Friday, May 27, 2016

Jeremiah 12: Planted Or Uprooted?

Jeremiah calls out to God in chapter 12 with a pointed complaint.  How can He let all those evil people plotting against him escape consequences?  Why aren't bad things happening to these bad people? Why does God plant them securely in the land instead of uprooting them?

"Why does the way of the guilty prosper?  Why do all who are treacherous thrive?  You plant them, and they take root; they grow and bring forth fruit; you are near in their mouths yet far from their hearts" (vs. 1-2).  These are some mean and nasty people who have been threatening Jeremiah with death.  But instead of rooting them up, God seems to be cementing them in place.  Jeremiah may remember that his ministry, after all, was a call "to pluck up and to pull down, to destroy and overthrow, to build and to plant" (Jeremiah 1:10).

God's response seems to be "just wait."  He promises that there is indeed a time of judgment coming for those evildoers and troublers of the prophet.  Punishment is on its way, and it will involve a destruction of those who currently seem safe.  "Thus says the Lord concerning all my evil neighbors who touch the heritage that I have given my people Israel to inherit: I am about to pluck them up from their land, and I will pluck up the house of Judah from among them."  Though the plotting men may be a fixture in the land now, a time of uprooting is coming.

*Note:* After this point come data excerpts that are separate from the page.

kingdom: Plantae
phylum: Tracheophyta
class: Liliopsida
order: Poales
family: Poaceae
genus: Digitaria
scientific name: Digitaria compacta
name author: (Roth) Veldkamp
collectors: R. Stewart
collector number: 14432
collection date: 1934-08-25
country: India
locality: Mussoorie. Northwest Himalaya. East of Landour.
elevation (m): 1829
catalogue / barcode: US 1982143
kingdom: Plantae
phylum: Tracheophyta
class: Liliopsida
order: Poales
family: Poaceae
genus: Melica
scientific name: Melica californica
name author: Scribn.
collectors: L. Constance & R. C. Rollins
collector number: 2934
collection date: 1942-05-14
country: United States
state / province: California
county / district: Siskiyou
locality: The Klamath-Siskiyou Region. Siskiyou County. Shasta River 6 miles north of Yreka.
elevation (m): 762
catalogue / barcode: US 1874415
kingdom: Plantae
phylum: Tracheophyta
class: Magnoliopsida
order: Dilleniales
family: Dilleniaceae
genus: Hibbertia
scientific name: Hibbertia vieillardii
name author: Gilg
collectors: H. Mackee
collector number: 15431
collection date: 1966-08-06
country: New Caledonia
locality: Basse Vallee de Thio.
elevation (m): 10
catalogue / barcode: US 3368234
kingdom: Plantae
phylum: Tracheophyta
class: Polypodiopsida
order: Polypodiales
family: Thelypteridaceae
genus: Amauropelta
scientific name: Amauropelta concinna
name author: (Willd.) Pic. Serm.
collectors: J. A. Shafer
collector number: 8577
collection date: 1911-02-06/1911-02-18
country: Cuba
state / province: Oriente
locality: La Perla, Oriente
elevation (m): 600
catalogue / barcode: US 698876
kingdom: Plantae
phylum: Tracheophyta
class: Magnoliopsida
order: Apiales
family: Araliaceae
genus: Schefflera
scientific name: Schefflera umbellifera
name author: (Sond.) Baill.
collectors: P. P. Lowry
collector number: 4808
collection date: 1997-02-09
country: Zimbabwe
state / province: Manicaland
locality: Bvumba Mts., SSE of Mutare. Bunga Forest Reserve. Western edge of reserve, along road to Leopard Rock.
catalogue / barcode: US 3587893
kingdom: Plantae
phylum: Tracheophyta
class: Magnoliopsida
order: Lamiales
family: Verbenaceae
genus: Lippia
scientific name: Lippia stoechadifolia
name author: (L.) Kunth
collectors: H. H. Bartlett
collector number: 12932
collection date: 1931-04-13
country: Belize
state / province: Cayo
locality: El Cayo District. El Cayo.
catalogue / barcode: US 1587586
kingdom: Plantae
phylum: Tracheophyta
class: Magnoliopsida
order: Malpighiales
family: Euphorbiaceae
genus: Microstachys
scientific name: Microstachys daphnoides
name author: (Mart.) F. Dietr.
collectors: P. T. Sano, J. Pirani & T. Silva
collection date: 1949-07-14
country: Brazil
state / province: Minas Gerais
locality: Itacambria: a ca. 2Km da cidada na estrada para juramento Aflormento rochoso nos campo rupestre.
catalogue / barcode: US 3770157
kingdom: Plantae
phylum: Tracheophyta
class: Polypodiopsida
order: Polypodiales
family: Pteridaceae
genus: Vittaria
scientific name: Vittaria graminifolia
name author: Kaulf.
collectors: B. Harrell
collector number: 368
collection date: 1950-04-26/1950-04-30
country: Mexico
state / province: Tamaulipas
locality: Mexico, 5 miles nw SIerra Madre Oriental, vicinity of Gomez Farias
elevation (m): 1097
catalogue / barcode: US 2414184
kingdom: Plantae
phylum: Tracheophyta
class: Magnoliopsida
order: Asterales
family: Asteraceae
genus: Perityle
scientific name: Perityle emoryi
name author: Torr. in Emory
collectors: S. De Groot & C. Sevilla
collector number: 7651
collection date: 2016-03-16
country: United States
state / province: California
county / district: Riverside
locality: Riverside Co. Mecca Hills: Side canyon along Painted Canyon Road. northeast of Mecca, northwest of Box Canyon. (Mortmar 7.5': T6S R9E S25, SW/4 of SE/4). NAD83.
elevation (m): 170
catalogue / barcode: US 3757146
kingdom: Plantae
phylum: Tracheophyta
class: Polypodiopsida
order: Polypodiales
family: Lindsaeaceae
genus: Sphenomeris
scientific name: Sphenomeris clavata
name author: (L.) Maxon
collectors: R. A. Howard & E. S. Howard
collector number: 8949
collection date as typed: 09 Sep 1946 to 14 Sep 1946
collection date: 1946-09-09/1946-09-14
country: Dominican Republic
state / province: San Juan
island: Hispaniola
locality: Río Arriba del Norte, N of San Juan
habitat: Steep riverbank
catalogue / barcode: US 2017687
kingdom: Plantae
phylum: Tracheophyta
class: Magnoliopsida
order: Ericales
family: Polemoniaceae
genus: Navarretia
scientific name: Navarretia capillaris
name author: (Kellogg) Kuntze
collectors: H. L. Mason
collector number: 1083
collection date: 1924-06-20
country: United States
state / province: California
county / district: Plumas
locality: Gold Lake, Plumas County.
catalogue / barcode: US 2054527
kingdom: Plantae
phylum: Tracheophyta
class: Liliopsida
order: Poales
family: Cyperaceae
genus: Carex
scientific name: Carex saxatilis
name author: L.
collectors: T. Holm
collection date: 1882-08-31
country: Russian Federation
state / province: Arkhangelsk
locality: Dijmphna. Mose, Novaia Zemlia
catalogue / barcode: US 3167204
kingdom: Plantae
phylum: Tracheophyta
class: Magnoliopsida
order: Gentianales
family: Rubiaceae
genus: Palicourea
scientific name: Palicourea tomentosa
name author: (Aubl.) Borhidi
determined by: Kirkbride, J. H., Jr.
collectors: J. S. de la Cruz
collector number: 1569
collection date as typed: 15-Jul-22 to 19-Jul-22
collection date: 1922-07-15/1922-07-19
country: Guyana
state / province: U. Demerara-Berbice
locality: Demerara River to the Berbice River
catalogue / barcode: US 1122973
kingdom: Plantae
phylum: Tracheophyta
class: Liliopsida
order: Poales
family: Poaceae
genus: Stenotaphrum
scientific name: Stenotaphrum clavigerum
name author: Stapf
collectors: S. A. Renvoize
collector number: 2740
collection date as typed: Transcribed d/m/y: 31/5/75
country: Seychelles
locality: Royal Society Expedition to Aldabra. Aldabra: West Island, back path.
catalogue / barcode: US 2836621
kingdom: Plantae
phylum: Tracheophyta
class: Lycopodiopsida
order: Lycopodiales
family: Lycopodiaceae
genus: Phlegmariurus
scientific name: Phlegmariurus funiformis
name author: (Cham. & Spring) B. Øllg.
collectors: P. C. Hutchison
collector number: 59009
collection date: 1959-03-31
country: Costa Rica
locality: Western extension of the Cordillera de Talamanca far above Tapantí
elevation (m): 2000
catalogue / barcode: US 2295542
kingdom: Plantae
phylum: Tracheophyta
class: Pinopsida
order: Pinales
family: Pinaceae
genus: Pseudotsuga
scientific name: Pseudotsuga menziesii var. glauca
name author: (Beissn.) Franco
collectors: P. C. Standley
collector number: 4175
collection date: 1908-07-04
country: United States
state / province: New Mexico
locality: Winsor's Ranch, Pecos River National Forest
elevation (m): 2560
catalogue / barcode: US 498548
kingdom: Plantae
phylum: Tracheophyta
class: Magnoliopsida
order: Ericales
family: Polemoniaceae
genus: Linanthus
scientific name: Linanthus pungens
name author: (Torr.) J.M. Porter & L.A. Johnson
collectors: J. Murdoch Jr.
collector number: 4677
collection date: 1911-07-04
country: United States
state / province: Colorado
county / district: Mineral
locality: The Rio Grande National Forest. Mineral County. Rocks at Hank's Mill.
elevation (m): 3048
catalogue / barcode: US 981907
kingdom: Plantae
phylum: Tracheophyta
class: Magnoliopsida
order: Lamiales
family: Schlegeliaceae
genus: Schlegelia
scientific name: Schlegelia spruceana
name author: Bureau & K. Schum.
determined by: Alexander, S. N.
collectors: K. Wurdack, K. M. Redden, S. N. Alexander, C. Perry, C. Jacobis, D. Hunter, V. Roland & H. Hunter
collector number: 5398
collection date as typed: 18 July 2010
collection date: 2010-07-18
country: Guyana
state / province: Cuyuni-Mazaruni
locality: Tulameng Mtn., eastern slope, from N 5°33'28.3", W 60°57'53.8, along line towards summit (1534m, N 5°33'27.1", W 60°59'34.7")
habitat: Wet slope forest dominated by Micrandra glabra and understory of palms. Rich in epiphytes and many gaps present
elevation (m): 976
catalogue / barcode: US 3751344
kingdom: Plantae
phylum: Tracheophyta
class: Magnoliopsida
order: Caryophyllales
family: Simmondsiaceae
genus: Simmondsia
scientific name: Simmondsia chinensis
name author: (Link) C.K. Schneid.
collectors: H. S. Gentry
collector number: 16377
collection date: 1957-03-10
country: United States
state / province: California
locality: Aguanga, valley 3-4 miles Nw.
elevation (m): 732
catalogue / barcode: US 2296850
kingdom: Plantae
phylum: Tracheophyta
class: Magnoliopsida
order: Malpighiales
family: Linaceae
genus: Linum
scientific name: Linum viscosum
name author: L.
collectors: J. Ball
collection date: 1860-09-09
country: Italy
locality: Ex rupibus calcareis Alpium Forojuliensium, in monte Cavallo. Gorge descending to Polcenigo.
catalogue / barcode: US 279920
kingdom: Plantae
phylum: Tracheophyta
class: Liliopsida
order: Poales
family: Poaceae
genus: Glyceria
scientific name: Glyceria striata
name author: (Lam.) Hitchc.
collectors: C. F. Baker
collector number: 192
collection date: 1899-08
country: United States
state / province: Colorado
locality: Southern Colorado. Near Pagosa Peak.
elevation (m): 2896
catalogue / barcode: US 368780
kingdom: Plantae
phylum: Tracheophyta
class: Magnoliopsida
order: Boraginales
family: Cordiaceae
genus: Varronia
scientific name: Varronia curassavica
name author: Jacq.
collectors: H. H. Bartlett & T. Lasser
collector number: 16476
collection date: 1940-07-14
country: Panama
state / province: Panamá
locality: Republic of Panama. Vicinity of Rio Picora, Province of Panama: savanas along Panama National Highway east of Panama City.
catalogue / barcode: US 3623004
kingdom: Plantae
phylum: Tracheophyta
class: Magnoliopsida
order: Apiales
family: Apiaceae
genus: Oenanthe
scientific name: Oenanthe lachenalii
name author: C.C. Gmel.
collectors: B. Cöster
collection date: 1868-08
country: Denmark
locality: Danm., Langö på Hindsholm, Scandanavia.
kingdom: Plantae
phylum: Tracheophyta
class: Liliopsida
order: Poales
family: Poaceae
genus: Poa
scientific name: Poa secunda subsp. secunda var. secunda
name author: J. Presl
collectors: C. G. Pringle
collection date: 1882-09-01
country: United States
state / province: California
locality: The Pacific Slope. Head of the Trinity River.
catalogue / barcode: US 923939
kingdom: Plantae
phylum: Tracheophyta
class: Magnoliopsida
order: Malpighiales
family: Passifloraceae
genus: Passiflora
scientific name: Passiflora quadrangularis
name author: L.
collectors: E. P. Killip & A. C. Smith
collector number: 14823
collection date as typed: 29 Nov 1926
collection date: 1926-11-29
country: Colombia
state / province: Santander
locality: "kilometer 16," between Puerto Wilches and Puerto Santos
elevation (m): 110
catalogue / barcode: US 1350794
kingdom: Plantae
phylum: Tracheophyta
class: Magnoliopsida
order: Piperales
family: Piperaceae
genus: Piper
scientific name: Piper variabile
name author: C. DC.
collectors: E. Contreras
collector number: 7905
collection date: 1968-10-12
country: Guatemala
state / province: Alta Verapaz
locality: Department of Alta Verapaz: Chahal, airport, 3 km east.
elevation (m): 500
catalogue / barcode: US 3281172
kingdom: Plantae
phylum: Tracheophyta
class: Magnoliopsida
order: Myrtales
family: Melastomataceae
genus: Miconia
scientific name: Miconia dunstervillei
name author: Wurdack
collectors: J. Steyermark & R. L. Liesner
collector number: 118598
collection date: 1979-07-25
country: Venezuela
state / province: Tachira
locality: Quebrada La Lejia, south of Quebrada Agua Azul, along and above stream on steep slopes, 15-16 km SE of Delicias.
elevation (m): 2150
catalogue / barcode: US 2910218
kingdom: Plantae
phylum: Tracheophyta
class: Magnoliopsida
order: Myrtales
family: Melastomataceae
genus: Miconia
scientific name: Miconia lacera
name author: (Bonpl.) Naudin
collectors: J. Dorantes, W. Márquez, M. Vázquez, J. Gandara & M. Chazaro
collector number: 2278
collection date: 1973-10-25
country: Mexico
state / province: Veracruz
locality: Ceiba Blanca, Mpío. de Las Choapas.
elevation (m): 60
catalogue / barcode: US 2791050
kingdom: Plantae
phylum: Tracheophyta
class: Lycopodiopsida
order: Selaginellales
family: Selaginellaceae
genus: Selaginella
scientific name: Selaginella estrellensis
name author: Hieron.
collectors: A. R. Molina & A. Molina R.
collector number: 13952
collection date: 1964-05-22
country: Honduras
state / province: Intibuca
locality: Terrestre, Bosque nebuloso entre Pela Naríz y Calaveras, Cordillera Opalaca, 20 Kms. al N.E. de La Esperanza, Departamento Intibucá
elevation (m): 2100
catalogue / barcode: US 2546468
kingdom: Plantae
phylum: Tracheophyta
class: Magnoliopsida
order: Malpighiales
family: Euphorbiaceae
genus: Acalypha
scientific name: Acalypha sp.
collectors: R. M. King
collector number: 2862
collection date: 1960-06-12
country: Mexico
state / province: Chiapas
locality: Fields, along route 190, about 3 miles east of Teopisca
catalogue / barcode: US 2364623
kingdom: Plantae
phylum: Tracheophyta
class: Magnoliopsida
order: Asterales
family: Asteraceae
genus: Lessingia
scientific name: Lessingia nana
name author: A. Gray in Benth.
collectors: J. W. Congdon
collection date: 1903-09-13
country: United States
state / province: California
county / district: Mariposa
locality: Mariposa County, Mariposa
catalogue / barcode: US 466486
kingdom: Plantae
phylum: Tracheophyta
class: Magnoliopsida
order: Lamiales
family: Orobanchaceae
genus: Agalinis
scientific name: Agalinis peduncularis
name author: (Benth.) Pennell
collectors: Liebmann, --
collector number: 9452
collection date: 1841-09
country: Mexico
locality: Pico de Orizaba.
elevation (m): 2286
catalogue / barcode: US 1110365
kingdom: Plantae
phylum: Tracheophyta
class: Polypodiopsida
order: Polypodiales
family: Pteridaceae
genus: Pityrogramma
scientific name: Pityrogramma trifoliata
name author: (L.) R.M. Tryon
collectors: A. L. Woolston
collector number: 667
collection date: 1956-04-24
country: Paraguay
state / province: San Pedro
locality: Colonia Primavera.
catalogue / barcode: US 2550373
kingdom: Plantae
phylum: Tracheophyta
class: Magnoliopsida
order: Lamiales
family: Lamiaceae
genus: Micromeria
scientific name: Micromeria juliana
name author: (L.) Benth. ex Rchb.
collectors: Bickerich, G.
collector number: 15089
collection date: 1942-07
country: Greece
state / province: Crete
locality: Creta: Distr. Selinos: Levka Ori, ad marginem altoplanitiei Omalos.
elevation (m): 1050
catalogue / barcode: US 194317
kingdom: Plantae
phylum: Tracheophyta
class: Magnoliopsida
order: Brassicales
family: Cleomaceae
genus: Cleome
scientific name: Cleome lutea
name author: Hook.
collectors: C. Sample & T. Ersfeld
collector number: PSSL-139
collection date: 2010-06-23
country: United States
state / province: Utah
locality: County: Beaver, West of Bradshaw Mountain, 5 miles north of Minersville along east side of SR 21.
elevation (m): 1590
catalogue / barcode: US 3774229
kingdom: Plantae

But even in the midst of this judgment, there is mercy.  God promises that the people will be given a second chance to live according to the covenant.  If they learn to follow God instead of Baal, they will be built up in the land.  "But if any nation will not listen, then I will completely uproot it and destroy it, says the Lord" (vs. 17).  Their fate, to be planted or uprooted, is really in their own hands.